Until the public can scrutinize an audit of a central bank, we don’t know the true supply and issuance Vs. destruction of fiat at any given point in time, but we do know that central bank currencies fluctuate between inflationary and deflationary, at least in regards to the liquidity that matters for oiling the gears of commerce, since they control the money supply. It’s how they create these artificial booms and busts. Must be nice to sell the tops and buy the bottoms (using free money), referring to the private owners of the central banking system.
Think of it this way @emi22n , if you drop drips of water on a table, with every drip the puddle grows noticeably bigger, now imagine taking that same drip speed, and dripping it in the ocean.
So to with grin, it started as a puddle, and will eventually be an ocean. So even though the rate of blocks stays the same, it gradually becomes insignificant to the total supply. Not so with Fiat currency. Fiat inflates at variable rates and will eventually and predictably collapse via the inevitable hyperinflation. All fiat currencies do this by design.
As the kings debt becomes insurmountable, he inevitably inflates the currency into non-existent in order to fill his coffers.
Wouldn’t Binance relist Monero/XMR first?

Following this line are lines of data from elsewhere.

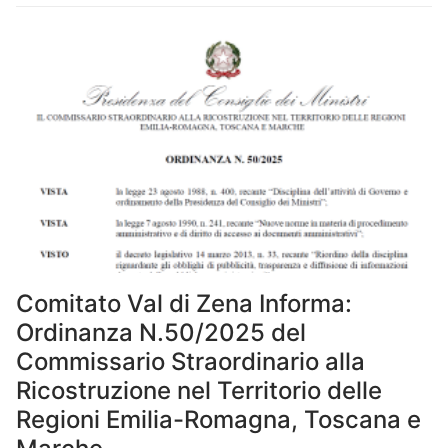
Comitato Val di Zena Informa:
Ordinanza N.50/2025 del
Commissario Straordinario alla
Ricostruzione nel Territorio delle
Regioni Emilia-Romagna, Toscana e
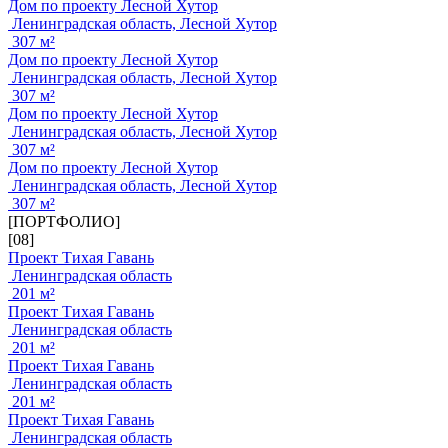
Дом по проекту Лесной Хутор
Ленинградская область, Лесной Хутор
307 м²
Дом по проекту Лесной Хутор
Ленинградская область, Лесной Хутор
307 м²
Дом по проекту Лесной Хутор
Ленинградская область, Лесной Хутор
307 м²
Дом по проекту Лесной Хутор
Ленинградская область, Лесной Хутор
307 м²
[ПОРТФОЛИО]
[08]
Проект Тихая Гавань
Ленинградская область
201 м²
Проект Тихая Гавань
Ленинградская область
201 м²
Проект Тихая Гавань
Ленинградская область
201 м²
Проект Тихая Гавань
Ленинградская область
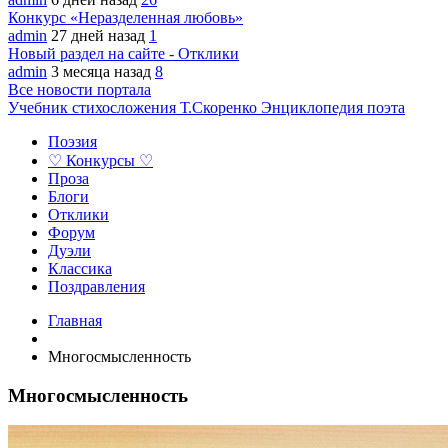
Конкурс «Неразделенная любовь»
admin
27 дней назад
1
Новый раздел на сайте - Отклики
admin
3 месяца назад
8
Все новости портала
Учебник стихосложения Т.Скоренко
Энциклопедия поэта
Поэзия
♡ Конкурсы ♡
Проза
Блоги
Отклики
Форум
Дуэли
Классика
Поздравления
Главная
Многосмысленность
Многосмысленность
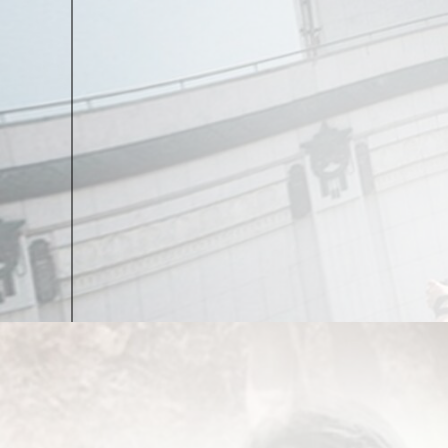
выставках.
Петр Степанович Галаджев рекомендовал меня в М
у меня ещё не было, и мне было очень интересно.
Виктория Мусина-Пушкина:
Тем не менее в оди
случилось? Получить такую должность молодому 
Валентин Шихарев:
Получилось так. В то время
место. Они так устали, что решили пригласить ме
верил, что в таком возрасте можно занять такую д
Виктория Мусина-Пушкина:
Было непросто?
Валентин Шихарев:
Было непросто. Понимаешь, 
было. Я это понял с первых минут. Я тогда подума
переделывал и исправлял — выходных не было. Впро
мне очень повезло — я встретил художницу Тама
незаштампованное мышление. У нас с ней сложилс
работали и в Москве считались одной из сильней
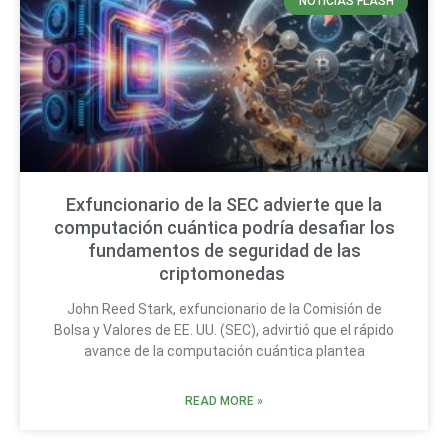
NOTICIAS FLASH
Exfuncionario de la SEC advierte que la
computación cuántica podría desafiar los
fundamentos de seguridad de las
criptomonedas
John Reed Stark, exfuncionario de la Comisión de
Bolsa y Valores de EE. UU. (SEC), advirtió que el rápido
avance de la computación cuántica plantea
READ MORE »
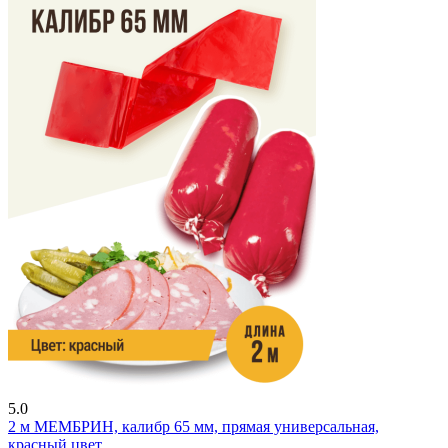
5.0
2 м
МЕМБРИН, калибр 65 мм, прямая универсальная,
красный цвет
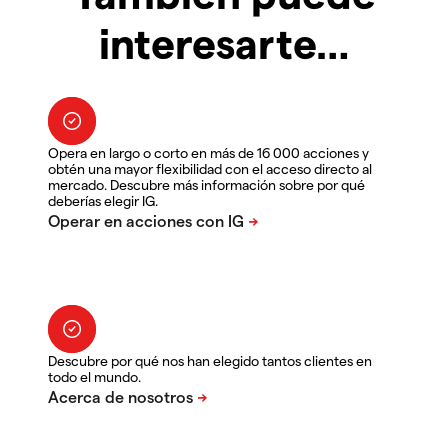
interesarte…
Opera en largo o corto en más de 16 000 acciones y
obtén una mayor flexibilidad con el acceso directo al
mercado. Descubre más información sobre por qué
deberías elegir IG.
Descubre por qué nos han elegido tantos clientes en
todo el mundo.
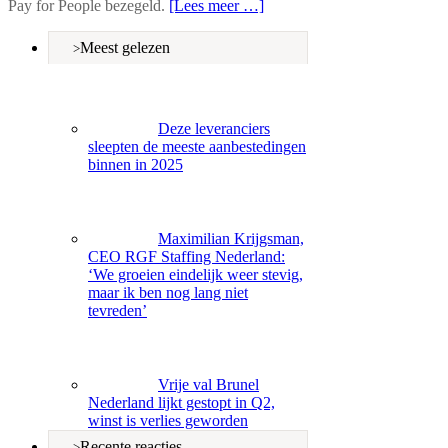
Pay for People bezegeld.
[Lees meer …]
Meest gelezen
Deze leveranciers
sleepten de meeste aanbestedingen
binnen in 2025
Maximilian Krijgsman,
CEO RGF Staffing Nederland:
‘We groeien eindelijk weer stevig,
maar ik ben nog lang niet
tevreden’
Vrije val Brunel
Nederland lijkt gestopt in Q2,
winst is verlies geworden
Recente reacties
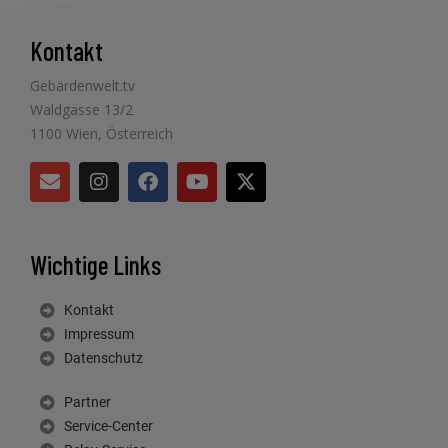
Kontakt
Gebärdenwelt.tv
Waldgasse 13/2
1100 Wien, Österreich
Wichtige Links
Kontakt
Impressum
Datenschutz
Partner
Service-Center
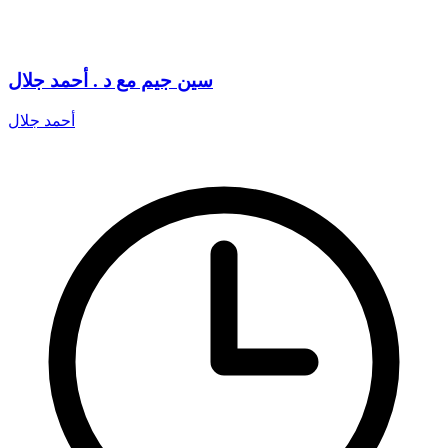
سين جيم مع د . أحمد جلال
أحمد جلال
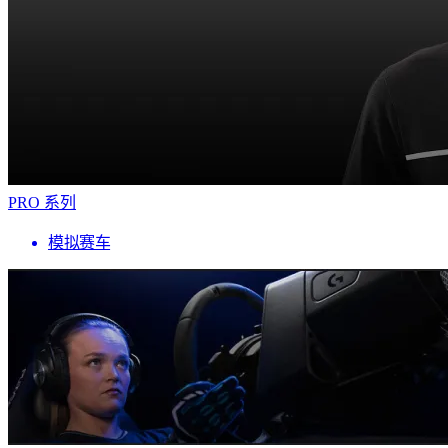
PRO 系列
模拟赛车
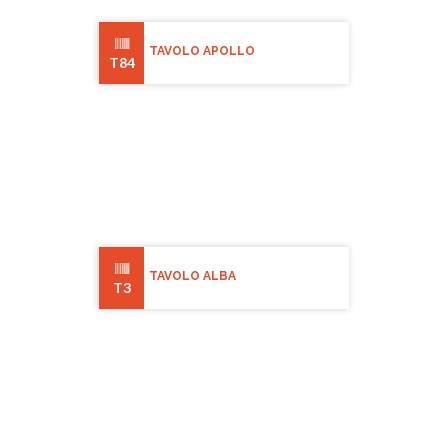
TAVOLO APOLLO
T84
TAVOLO ALBA
T3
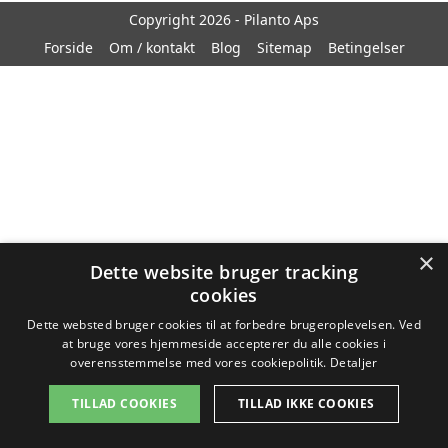
Copyright 2026 - Pilanto Aps
Forside
Om / kontakt
Blog
Sitemap
Betingelser
×
Dette website bruger tracking
cookies
Dette websted bruger cookies til at forbedre brugeroplevelsen. Ved
at bruge vores hjemmeside accepterer du alle cookies i
overensstemmelse med vores cookiepolitik.
Detaljer
TILLAD COOKIES
TILLAD IKKE COOKIES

Seems Binance is complying with the wishes of the powers that shouldn’t be by not supporting privacy. Would be great if they pivot from that, but they likely don’t have a choice in the matter. The US extradited and locked CZ in a cage, and slapped Binance with the largest corporate penalty in history, over allowing user privacy (wasn’t enforcing KYC, could use VPN to circumvent).
It’s very easily to look at the current situation and extrapolate it into the future, but the reality is, things change. CZ was extradited to America, and all his charges stem from American laws and American bank regulations.
The thing is though. that the western world is very much completely reliant on mass immigration to pump up their numbers, Americans don’t produce after themselves and the population has been artificially propped up by an endless supply of fresh bodies to fill homes and pay taxes etc.
China on the other hand, seems to be doing just fine. Binance has Chinese connections (CZ is Chinese-Canadian), and so does the company behind the gi minis, and even grin coin itself seems to be fairly popular in the east (I notice a healthy amount of Chinese language speakers on this forum as well).
So although you are right that the current situation doesn’t seem likely that GRIN will be listed - a month ago no one would have thought grin would be approaching 10 cents a coin either.